I stepped away from print design for a while and forget somethings and I have rush job.

With latest version of adobe illustrator and setting up CMYK gradient's to transparent on top of other CMYK colors. Do I need to check the "Overprint Fill" when setting up the gradients? Or is this just for PMS colors?

(When I built the PDF so far I did not get any transparency alerts)

Also do I need to label the swatch as a process color?

  • Colors in process printing knock out all colors below them, otherwise they would mix and create new colors. A transparent gradient means it goes from colors to....nothing. The nothing does not knock out what's below it. You don't want anything overprinting (mixing) with anything else in the scenario you described.
    – user8356
    Commented Apr 21, 2022 at 20:08

1 Answer 1


Transparency is only an issue with spot colors (as the warning states). that's why you won't see the warning when working with CMYK objects.

If you don't want colors to darken due to overprinting, don't set things to overprint. There's no requirement to set CMYK objects to overprint, gradient or not.

The overprinting you are remembering is for when trying to create a gradient from one spot color to another spot color and has nothing to do with CMYK objects.

The swatch part of the question is a bit unclear as to the motivation...

If you used a spot color swatch then its basic structure needs to be changed to separate as process colors and not a spot color.

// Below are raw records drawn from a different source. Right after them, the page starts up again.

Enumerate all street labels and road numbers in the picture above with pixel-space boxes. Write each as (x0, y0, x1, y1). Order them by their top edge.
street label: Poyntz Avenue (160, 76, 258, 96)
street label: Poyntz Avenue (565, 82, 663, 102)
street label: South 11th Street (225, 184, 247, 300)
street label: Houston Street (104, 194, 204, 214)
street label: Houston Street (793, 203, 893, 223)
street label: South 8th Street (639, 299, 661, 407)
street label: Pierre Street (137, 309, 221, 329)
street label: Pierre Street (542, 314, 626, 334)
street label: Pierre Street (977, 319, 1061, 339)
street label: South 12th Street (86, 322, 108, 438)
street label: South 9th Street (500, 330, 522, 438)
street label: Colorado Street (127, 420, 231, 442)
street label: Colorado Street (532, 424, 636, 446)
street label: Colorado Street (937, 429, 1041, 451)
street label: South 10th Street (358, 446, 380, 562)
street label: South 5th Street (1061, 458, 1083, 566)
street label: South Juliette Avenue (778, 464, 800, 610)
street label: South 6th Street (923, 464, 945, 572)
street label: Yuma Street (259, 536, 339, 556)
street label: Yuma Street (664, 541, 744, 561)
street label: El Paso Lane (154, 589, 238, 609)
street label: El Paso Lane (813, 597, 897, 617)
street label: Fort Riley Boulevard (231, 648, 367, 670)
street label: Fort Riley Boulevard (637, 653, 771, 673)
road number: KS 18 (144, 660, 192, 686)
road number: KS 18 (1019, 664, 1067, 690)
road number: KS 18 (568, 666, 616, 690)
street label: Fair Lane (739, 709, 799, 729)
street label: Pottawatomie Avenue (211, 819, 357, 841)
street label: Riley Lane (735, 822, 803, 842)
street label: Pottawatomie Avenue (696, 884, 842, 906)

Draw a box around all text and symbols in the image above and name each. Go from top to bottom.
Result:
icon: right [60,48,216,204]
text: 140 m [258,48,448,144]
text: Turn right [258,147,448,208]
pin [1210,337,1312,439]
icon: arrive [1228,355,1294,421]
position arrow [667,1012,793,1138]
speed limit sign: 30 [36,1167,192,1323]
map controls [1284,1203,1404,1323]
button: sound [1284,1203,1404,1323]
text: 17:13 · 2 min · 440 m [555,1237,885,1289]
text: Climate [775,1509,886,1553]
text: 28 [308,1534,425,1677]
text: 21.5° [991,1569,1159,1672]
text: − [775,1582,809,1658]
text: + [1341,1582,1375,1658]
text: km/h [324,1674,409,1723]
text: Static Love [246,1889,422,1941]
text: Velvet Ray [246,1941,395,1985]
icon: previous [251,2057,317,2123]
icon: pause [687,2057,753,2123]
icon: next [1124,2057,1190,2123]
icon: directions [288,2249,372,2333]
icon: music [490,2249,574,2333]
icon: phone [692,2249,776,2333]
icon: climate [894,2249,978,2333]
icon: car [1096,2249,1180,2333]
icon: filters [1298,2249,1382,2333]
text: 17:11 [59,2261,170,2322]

The name of any process color swatch means nothing for production. It doesn't matter what the swatches are named, they will separate out to CMYK regardless. But the swatch should be set as a process color swatch (which non-spot color swatches are by default). If you started with a spot color swatch then you need to alter the swatch to be a process swatch in the Swatch Options. Swatches set to spot will generate separate plates when output - you don't want that for process color jobs.